Task objective: Could you reproduce every line of the items below word for word, leaving out the pictures?

=-=-=

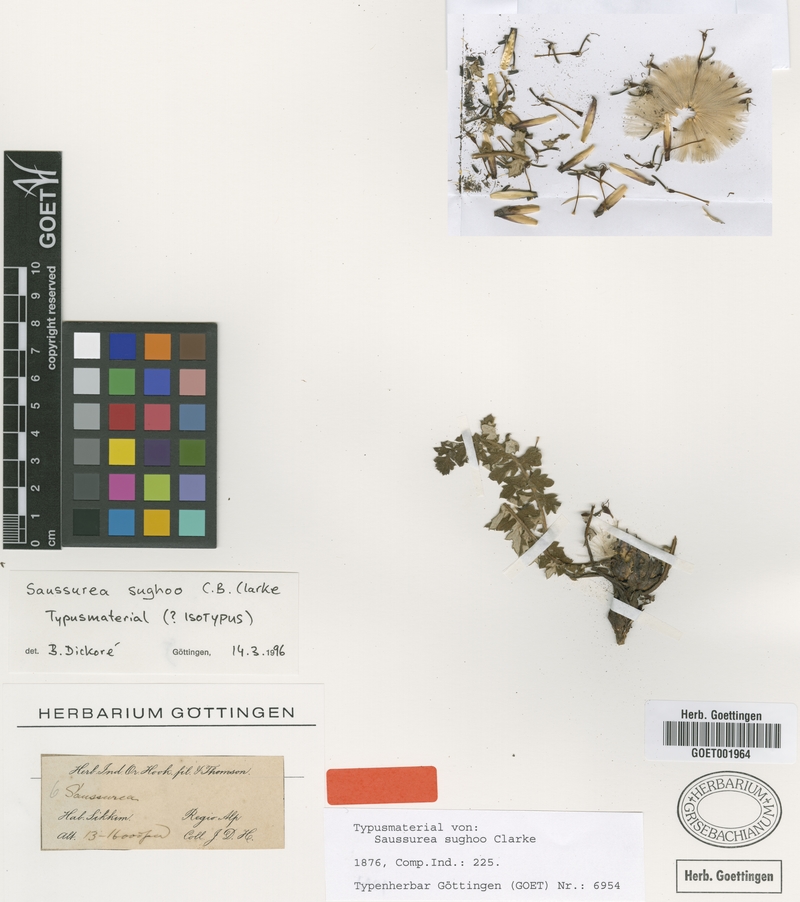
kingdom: Plantae
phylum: Tracheophyta
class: Magnoliopsida
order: Asterales
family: Asteraceae
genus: Saussurea
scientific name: Saussurea sughoo
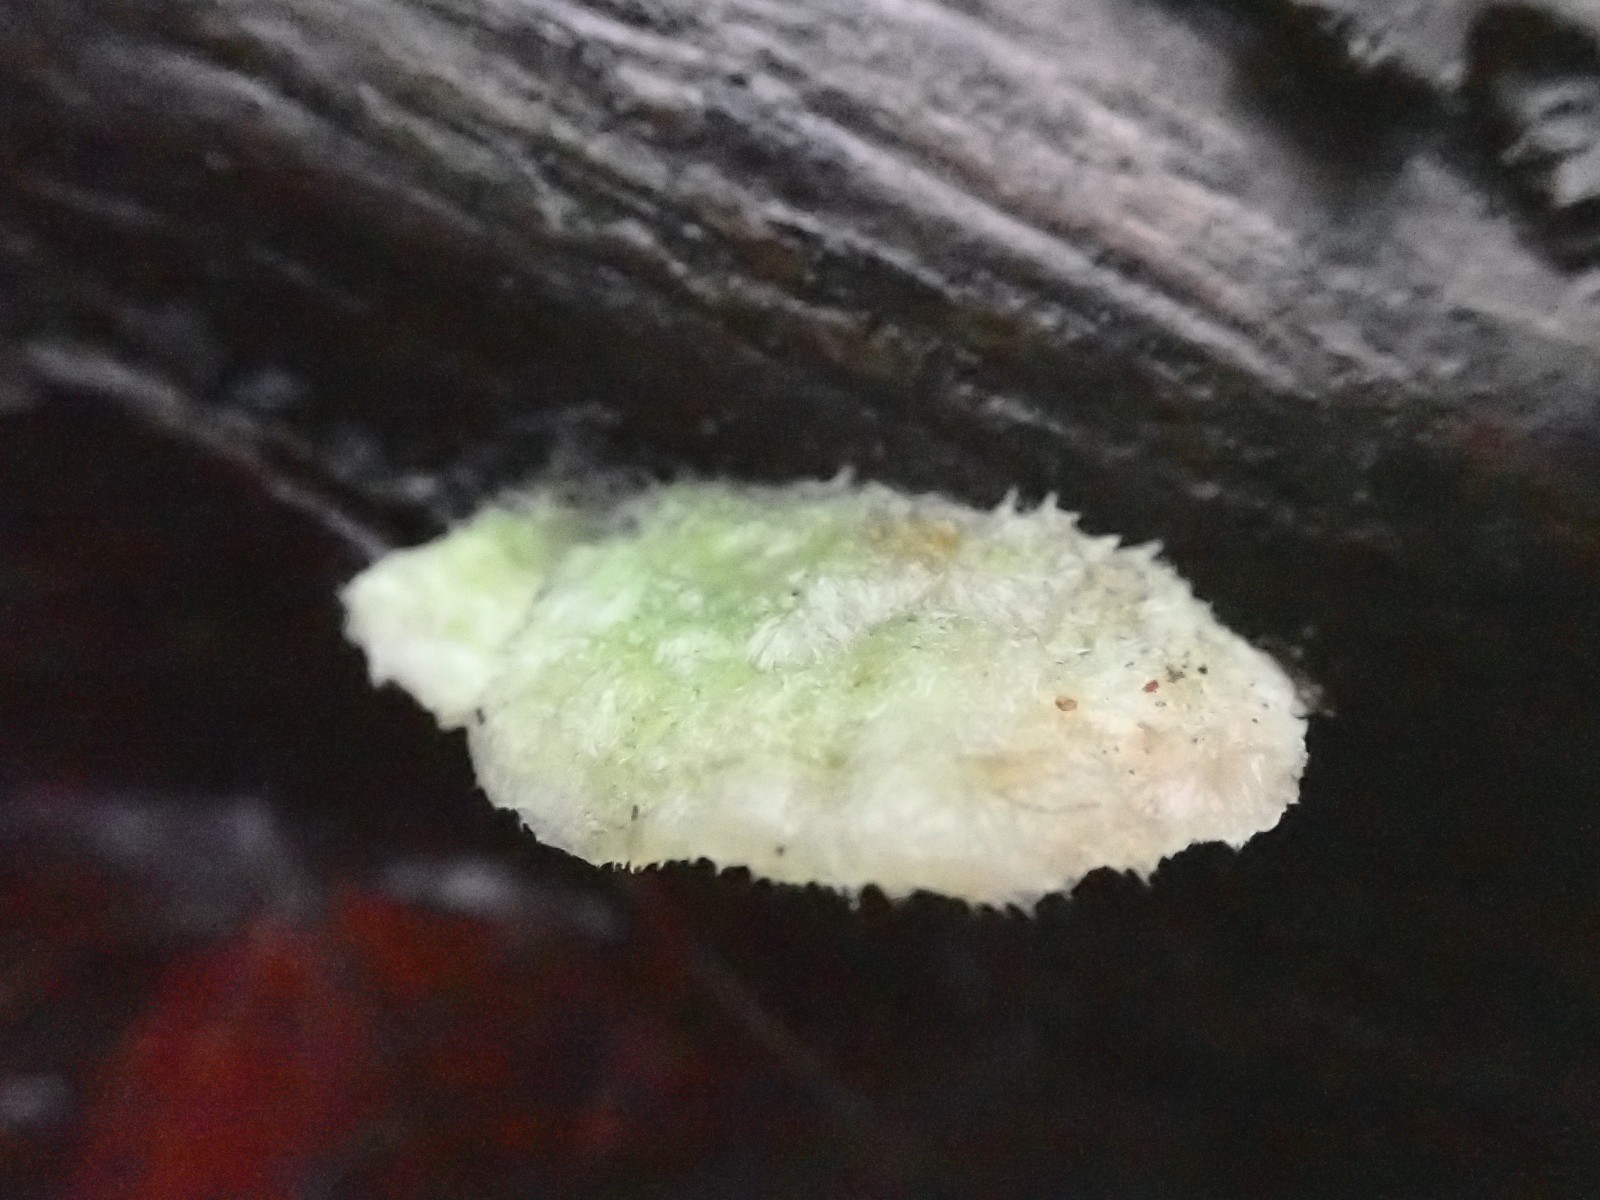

=-=-=

Final result:
kingdom: Plantae
phylum: Tracheophyta
class: Magnoliopsida
order: Asterales
family: Asteraceae
genus: Saussurea
scientific name: Saussurea sughoo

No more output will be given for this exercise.